Как много в этом звуке… (Пронин) - страница 37

Лавров хорошо помнил день, когда он сел в самолет. Это было тихой сырой осенью. Да, в том городе, откуда он уезжал, была осень. Шел мелкий дождь, и взлетная полоса блестела, как большой проспект, с которого вдруг исчезли дома, деревья, памятники. Осталась только прямая мокрая дорога, в которой отражались серые громады самолетов. По их клепаным бокам, будто покрытым гусиной кожей, рывками стекали капли дождя. Здесь, на земле, самолеты казались Лаврову чужими и неуклюжими. Они будто ждали, пока маленькие и суетливые люди закончат возню и им можно будет освобожденно и восторженно оттолкнуться и уйти к себе, в тяжелое сырое небо. Эта мысль понравилась Лаврову, и он окинул самолеты взглядом, сочувствующим и добрым.

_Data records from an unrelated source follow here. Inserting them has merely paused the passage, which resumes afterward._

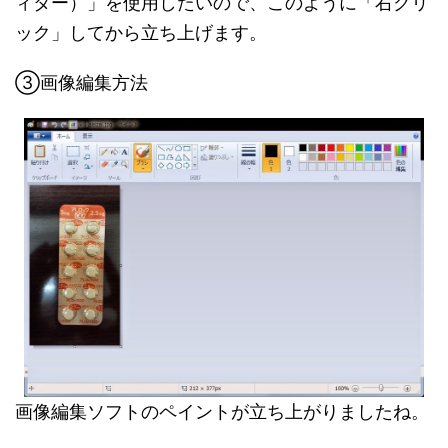
ィター）」を使用したいので、このように「右クリ
ック」してから立ち上げます。
③画像編集方法
画像編集ソフトのペイントが立ち上がりましたね。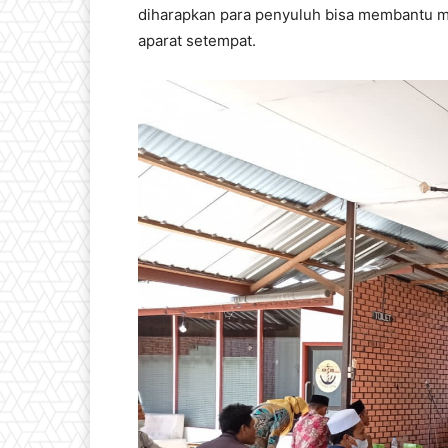
diharapkan para penyuluh bisa membantu me
aparat setempat.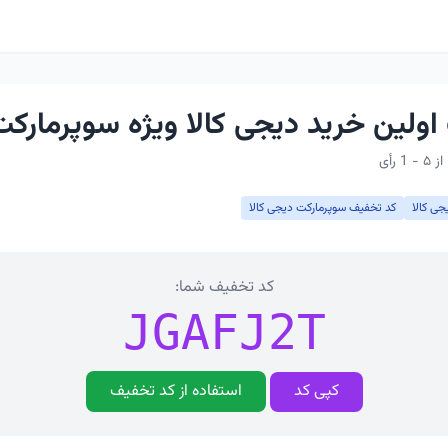
ولین خرید دیجی کالا ویژه سوپرمارکت
جی کالا
کد تخفیف سوپرمارکت دیجی کالا
کد تخفیف شما:
JGAFJ2T
کپی کد
استفاده از کد تخفیف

Потом, когда наступили сумерки, объявили посадку, Лавров медленно и отрешенно прошел через летное поле, ступая по бетонным плитам, по мелким морщинистым лужам, по листьям, занесенным с деревьев, окружавших аэропорт. Листья эти казались Лаврову выцветшими, они лежали на бетоне бледные и размокшие. А себя он в этот момент видел значительным и печальным. Он оглянулся и прощально помахал друзьям, которые должны были стоять где-то там, среди огней аэропорта. Лавров даже улыбнулся им, чуть склонив голову к плечу. Ничего, дескать, не переживайте, я вернусь…

В свете прожекторов тускло поблескивало брюхо громадного самолета. Концы провисших крыльев скрывались где-то в тумане. И конца очереди у трапа тоже не было видно. Вереница людей, казалось, шла через поле, выходила на шоссе и тянулась, тянулась до самого города, будто к трапу выстроилось все его население, будто объявление о посадке прозвучало не только в аэропорту, но и в домах, на заводах, улицах…

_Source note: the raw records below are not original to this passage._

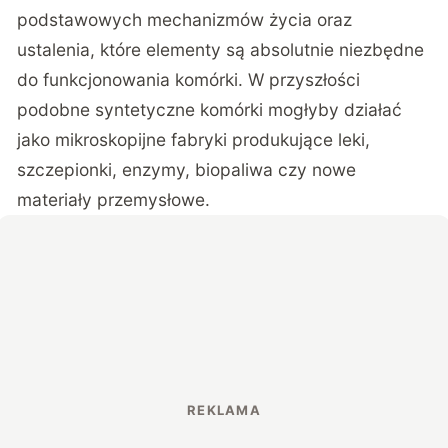
podstawowych mechanizmów życia oraz
ustalenia, które elementy są absolutnie niezbędne
do funkcjonowania komórki. W przyszłości
podobne syntetyczne komórki mogłyby działać
jako mikroskopijne fabryki produkujące leki,
szczepionki, enzymy, biopaliwa czy nowe
materiały przemysłowe.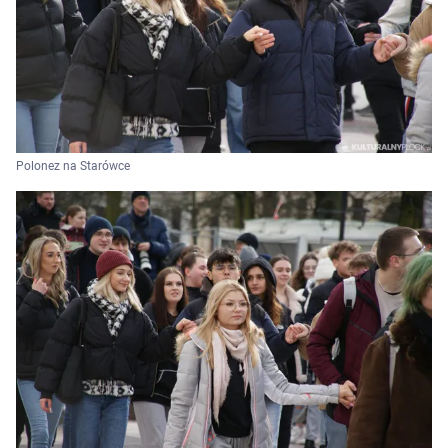
Polonez na Starówce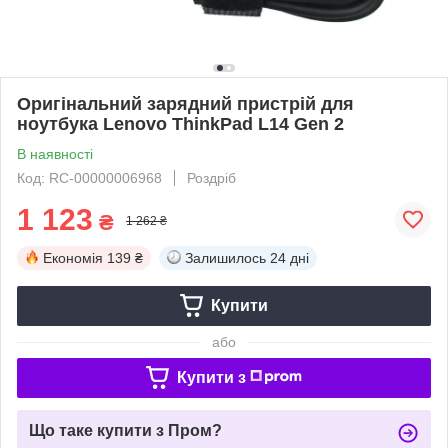
Оригінальний зарядний пристрій для
ноутбука Lenovo ThinkPad L14 Gen 2
В наявності
Код: RC-00000006968
Роздріб
1 123
₴
1 262 ₴
Економія
139 ₴
Залишилось
24 дні
Купити
або
Купити з
Що таке купити з Пром?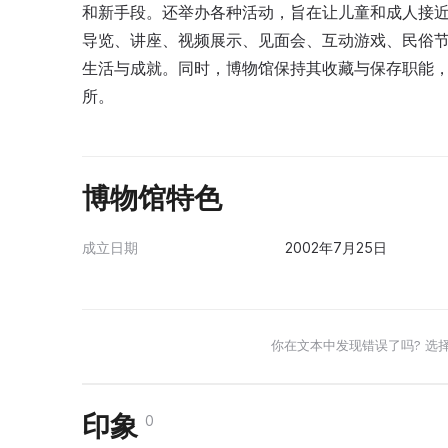
和新手段。还举办各种活动，旨在让儿童和成人接
导览、讲座、视频展示、见面会、互动游戏、民俗
生活与成就。同时，博物馆保持其收藏与保存职能
所。
博物馆特色
成立日期
2002年7月25日
你在文本中发现错误了吗? 选
印象
0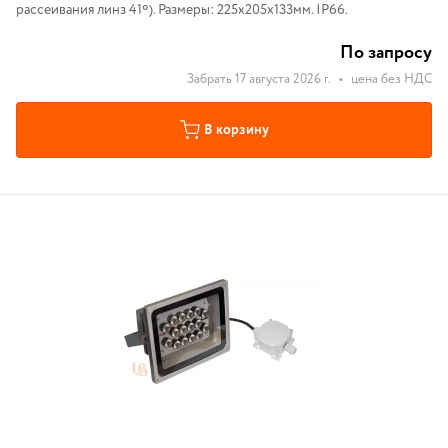
рассеивания линз 41º). Размеры: 225х205х133мм. IP66.
По запросу
Забрать 17 августа 2026 г.
•
цена без НДС
В корзину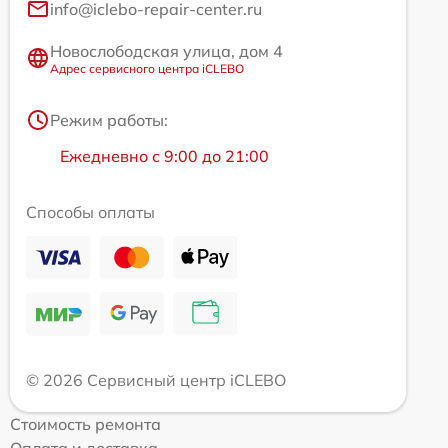
info@iclebo-repair-center.ru
Новослободская улица, дом 4
Адрес сервисного центра iCLEBO
Режим работы:
Ежедневно с 9:00 до 21:00
Способы оплаты
© 2026 Сервисный центр iCLEBO
Стоимость ремонта
Оплата и доставка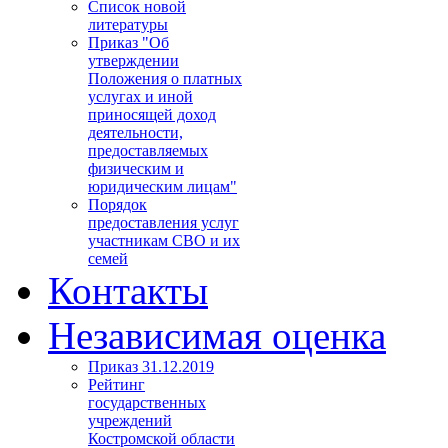
Список новой
литературы
Приказ "Об
утверждении
Положения о платных
услугах и иной
приносящей доход
деятельности,
предоставляемых
физическим и
юридическим лицам"
Порядок
предоставления услуг
участникам СВО и их
семей
Контакты
Независимая оценка
Приказ 31.12.2019
Рейтинг
государственных
учреждений
Костромской области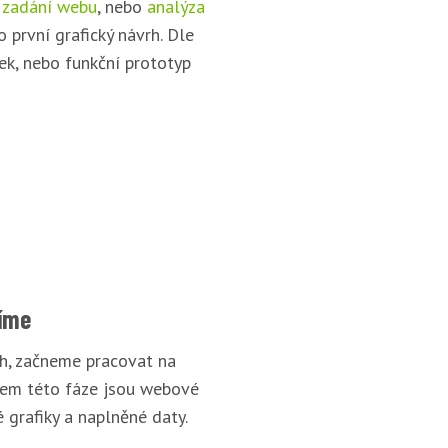
 zadání webu
, nebo
analýza
o první grafický návrh. Dle
ek, nebo funkční prototyp
íme
rh, začneme pracovat na
pem této fáze jsou webové
 grafiky a naplněné daty.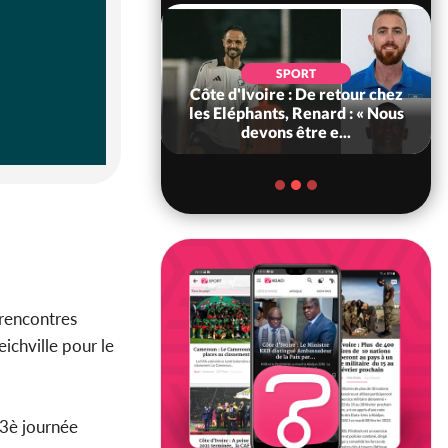
POLITIQUE
d'Ivoire : 66e
SPORT
versaire de
Côte d'Ivoire : De retour chez
ance, les Forces de
les Eléphants, Renard : « Nous
fense e...
devons être e...
 rencontres
ichville pour le
 3è journée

Уже поднявшись по трапу, Лавров еще раз оглянулся. Конечно же, он не увидел никого из знакомых, вообще не увидел ни одного человека, но все-таки не удержался и помахал рукой. А минут через десять по телу самолета пробежала нетерпеливая дрожь, он дернулся, пронесся по полосе, оттолкнулся и, будто успокоившись, ушел в темное небо. Где-то внизу, под маскировочной сеткой дождя, текла широкая река, теплились огоньки бакенов, катеров, барж. Через несколько минут показались звезды. Самолет продолжал набирать высоту.

Откинувшись в кресле, Лавров закрыл глаза и понял, что он взволнован, что этот день, этот полет, это мерцание звезд в иллюминаторе, холодный лунный блик на крыле самолета он запомнит навсегда, все это войдет в него и останется в нем. И отныне он будет жить еще и этими необычными, тревожными впечатлениями сверхдальнего полета.